Medikamententest: Die Sechs Opfer erleiden unvorstellbare Qualen. Angehörige berichten von schweren Deformationen am Kopf. Zwei Patienten liegen im Koma. London

Für Myfanwy Marshall (35), die Lebensgefährtin eines der Londoner Medikamentenopfer, ist nichts mehr so, wie es noch vergangene Woche war. Ihre Träume von einer gemeinsamen Zukunft sind zerplatzt. "Mein Freund sieht jetzt aus wie ein Elefantenmensch", berichtet die Reporterin der britischen BBC weinend. Der 28jährige ist einer von sechs Testpersonen, die das Mittel TGN1412 des deutschen Pharmaunternehmens TeGenero aus Würzburg genommen haben. Vier der Männer waren am Freitag nicht mehr in Lebensgefahr. Zwei liegen im Koma, unter ihnen auch Marshalls Freund und Ryan Wilson (21).

Der behandelnde Arzt im Londoner Northwick Park Hospital, Ganesh Suntharalingam, meint, daß seine Patienten noch einen langen, womöglich jahrelangen Leidensweg vor sich haben. Er diagnostizierte ein multiples Organversagen. Und zur Zeit weiß niemand, ob die Probanden jemals wieder ganz gesund werden. Das Drama der Medikamententests in London hat auf erschreckende Weise mit dem Märchen aufgeräumt, daß solche Studien für die Teilnehmer stets leicht und schnell verdientes Geld bedeuten. Gerade in Großbritannien hatten junge Männer in den vergangenen Jahren diese Tests als Möglichkeit entdeckt, ihre Haushaltskassen aufzubessern. Auch der Freund von Myfanwy Marshall hoffte auf leicht verdientes Geld. Umgerechnet 3000 Euro hatte er von der US-Firma Parexel International kassiert, die im Auftrag der deutschen Firma die Tests vorgenommen hatte. Die Qualen die er erleiden muß, sind kein Geld der Welt wert.
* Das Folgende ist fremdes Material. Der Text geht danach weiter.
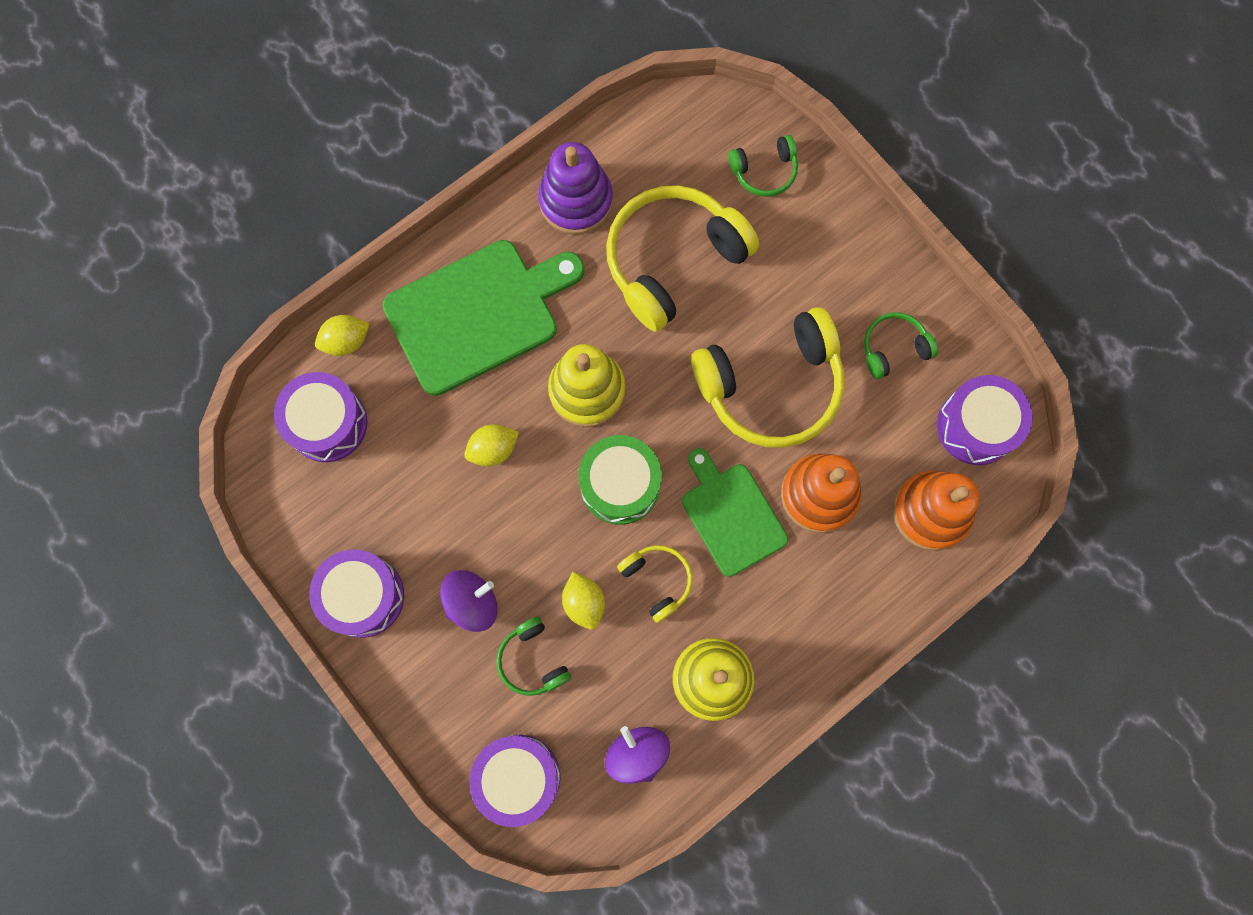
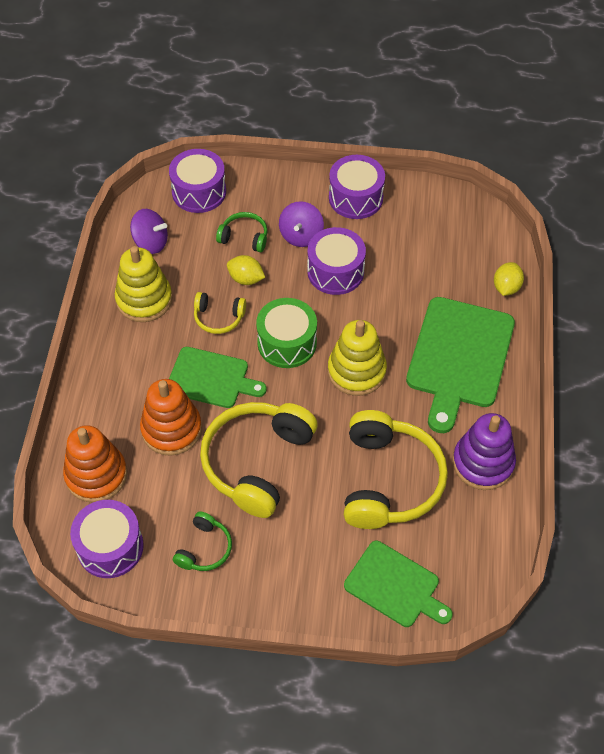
camera: 135 degrees right, 20 degrees down
purple drum [274,372,368,462] -> purple drum moved to [307,227,366,295]
yellow lemon [464,424,519,466] -> none
green headphones [728,135,798,197] -> green cutting board [344,541,453,627]

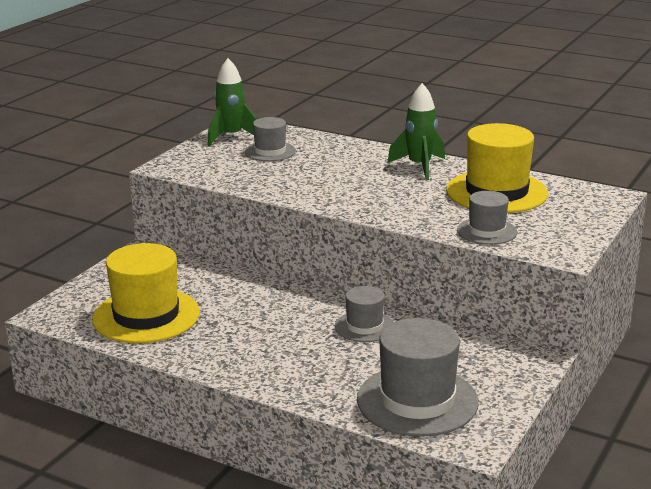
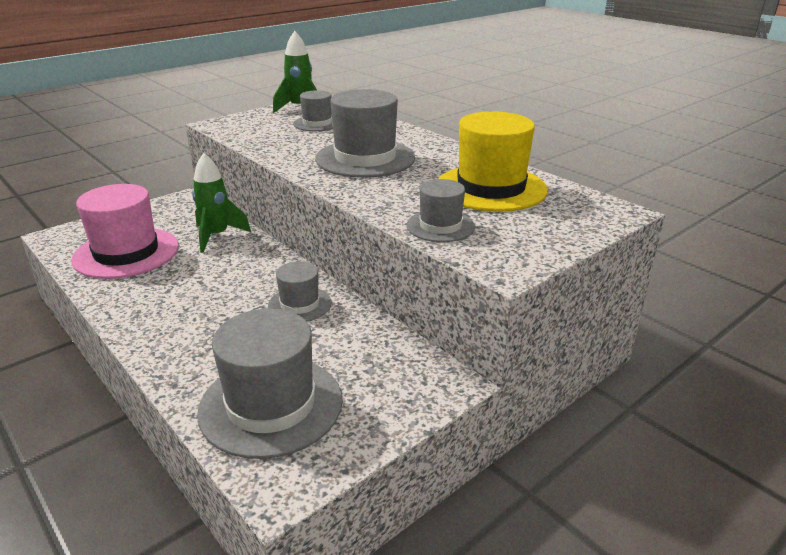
camera: 20 degrees right, 5 degrees up
yellow hat [92,243,200,343] -> pink hat [71,184,179,279]
green rocket [387,83,445,180] -> green rocket moved to [192,153,251,253]
none -> grey hat [315,89,415,178]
Angehörige berichten von Gestalten, wie man sie sonst eigentlich nur aus Horrorfilmen kennt. Die Gesichtsfarbe zwischen lila und gelb, der Nacken völlig aufgedunsen, die Köpfe bis auf die dreifache Größe geschwollen. Marshall wurde von den Ärzte gewarnt, daß ihr Freund jederzeit sterben könne. Die Engländerin Jo Brown erkannte ihren Schwager Ryan auf der Intensivstation zunächst gar nicht wieder. "Er sieht nicht mehr wie Ryan aus, nicht wie der Ryan, den wir kennen und lieben." Die deformierte Nase sei wie nach einem Unfall über das gesamte Gesicht verteilt. Der Klempnerlehrling ringt ebenfalls ums Überleben.
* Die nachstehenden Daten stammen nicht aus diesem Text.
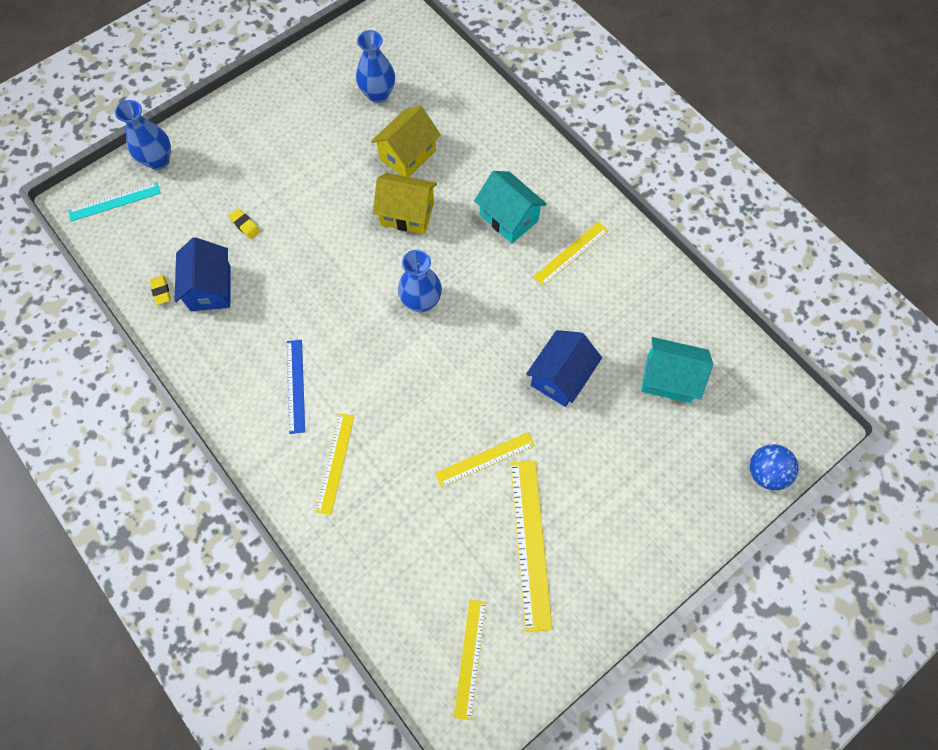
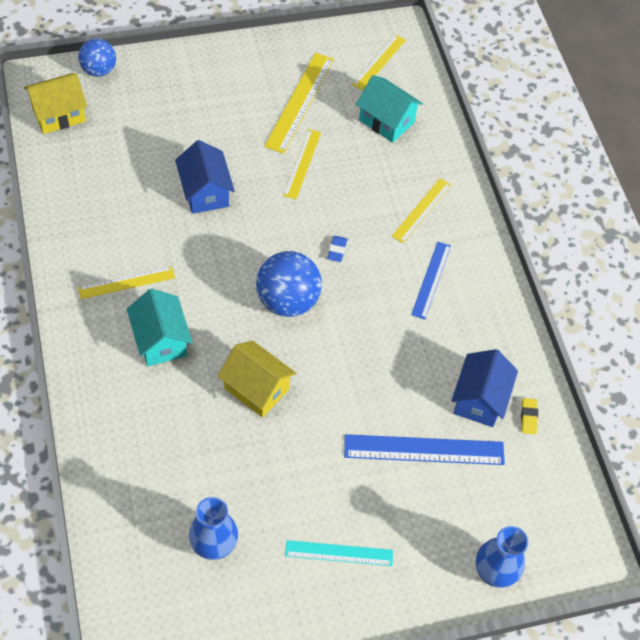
camera: 160 degrees left, 10 degrees down
turquoise ruler [68,182,161,222] -> turquoise ruler moved to [285,540,393,566]
yellow eraser [228,209,260,239] -> blue ruler [344,434,505,465]
yellow house [371,106,441,177] -> yellow house moved to [24,73,87,134]
blue vase [398,250,442,312] -> blue ball [256,251,322,317]
yellow ruler [435,432,535,488] -> yellow ruler turned 75 degrees counterclockwise [283,129,321,199]
blue house [526,330,602,407] -> blue house turned 75 degrees counterclockwise [175,140,235,214]
turquoise house [641,337,713,403] -> turquoise house moved to [356,75,423,143]
none -> blue eraser [327,236,347,262]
Die Behandlung der Medikamentenopfer wird dadurch erschwert, daß die Mediziner zwar die Symptome kennen, aber noch keiner so richtig weiß, was vorgefallen ist. Wurden bei der Herstellung des Teststoffs Fehler gemacht? War bei der Verabreichung des Medikaments möglicherweise etwas verunreinigt? Oder haben sich die Tester bei der Dosierung des Mittels, das eigentlich einmal gegen multiple Sklerose, Brustkrebs und rheumatische Arthritis helfen sollte, womöglich geirrt?
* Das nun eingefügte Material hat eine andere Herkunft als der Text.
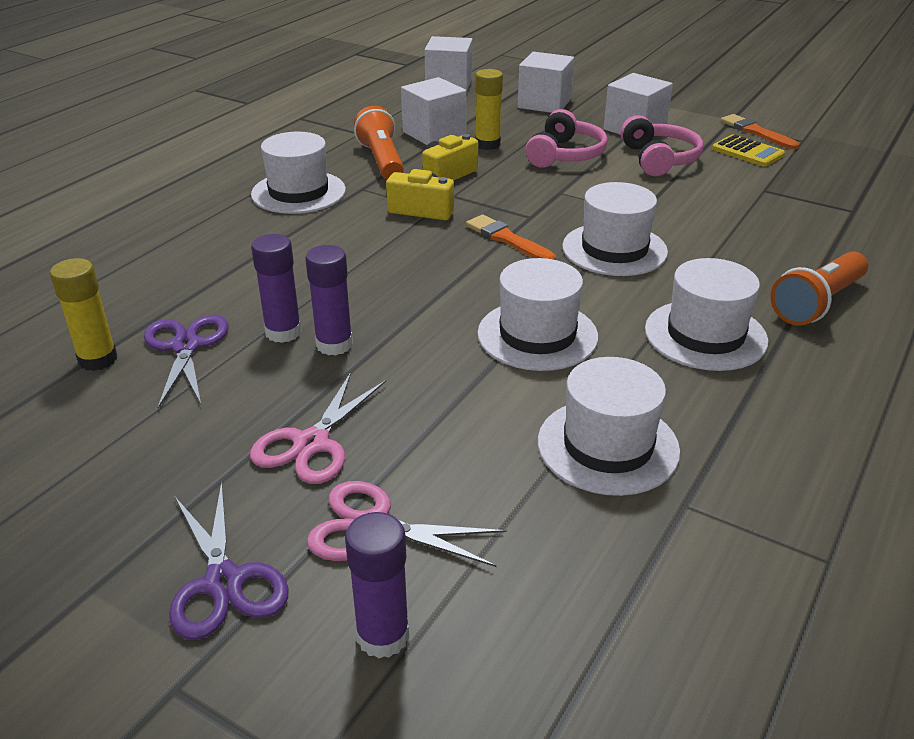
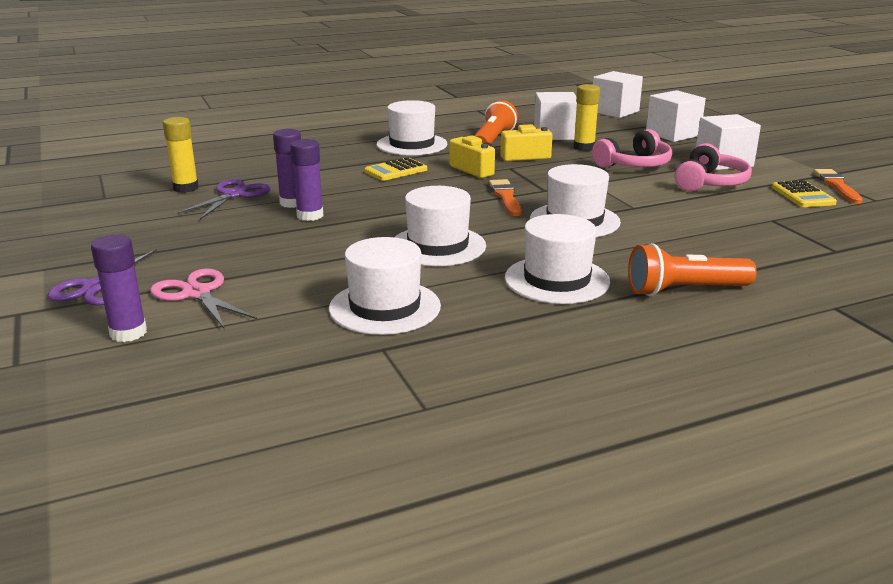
camera: 35 degrees right, 10 degrees down
pink scissors [250,372,386,484] -> none
none -> yellow calculator [365,157,427,181]

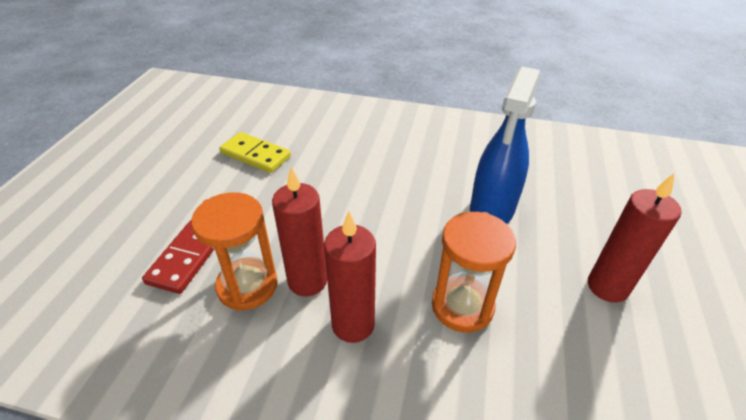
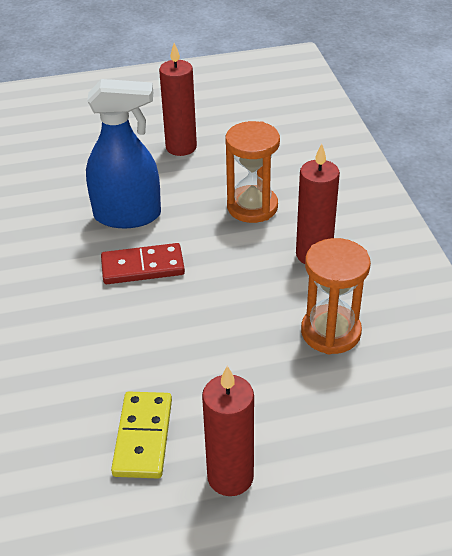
camera: 115 degrees left, 0 degrees up
red domino [142,220,214,294] -> red domino moved to [101,243,185,284]
red candle [272,167,327,297] -> red candle moved to [202,366,254,496]

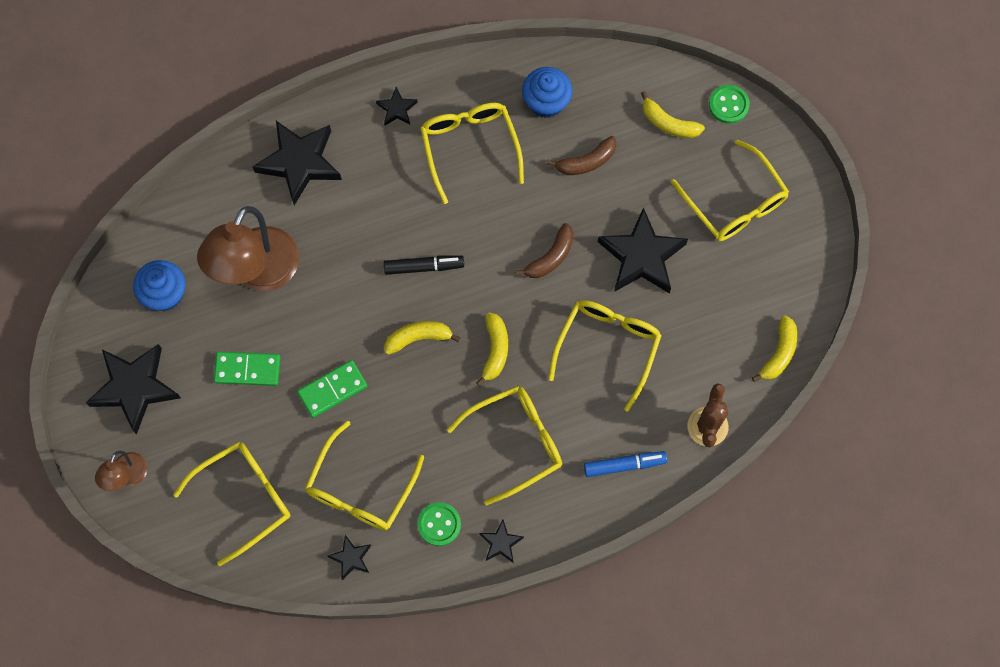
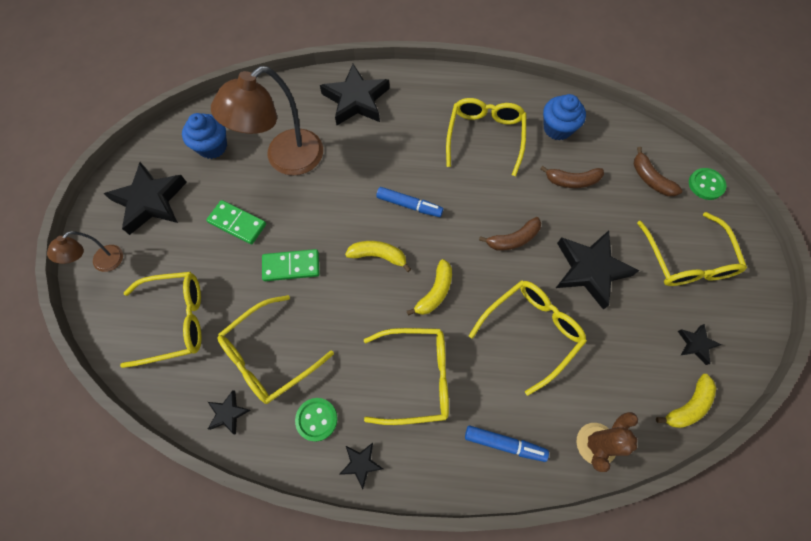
camera: 25 degrees right, 5 degrees down
black star [376,87,418,125] -> black star moved to [678,324,722,365]
black marker [384,256,464,275] -> blue marker [376,187,443,217]
yellow banana [641,91,705,138] -> brown banana [634,147,683,196]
Fest steht, daß die katastrophalen Nebenwirkungen innerhalb von wenigen Stunden offensichtlich wurden. Der 23jährige Raste Khan - einer von zwei Placebo-Patienten - berichtete, daß die anderen "wie Dominosteine umgekippt" seien. "Zuerst haben sie ihre Hemden ausgezogen, weil sie über Fieber klagten. Dann haben einige geschrien, daß ihre Köpfe gleich explodieren würden. Es war schrecklich." Der Fernsehtechniker stand ebenfalls Höllenqualen aus - Khan wußte lange nicht, daß er nur ein Placebo bekommen hatte.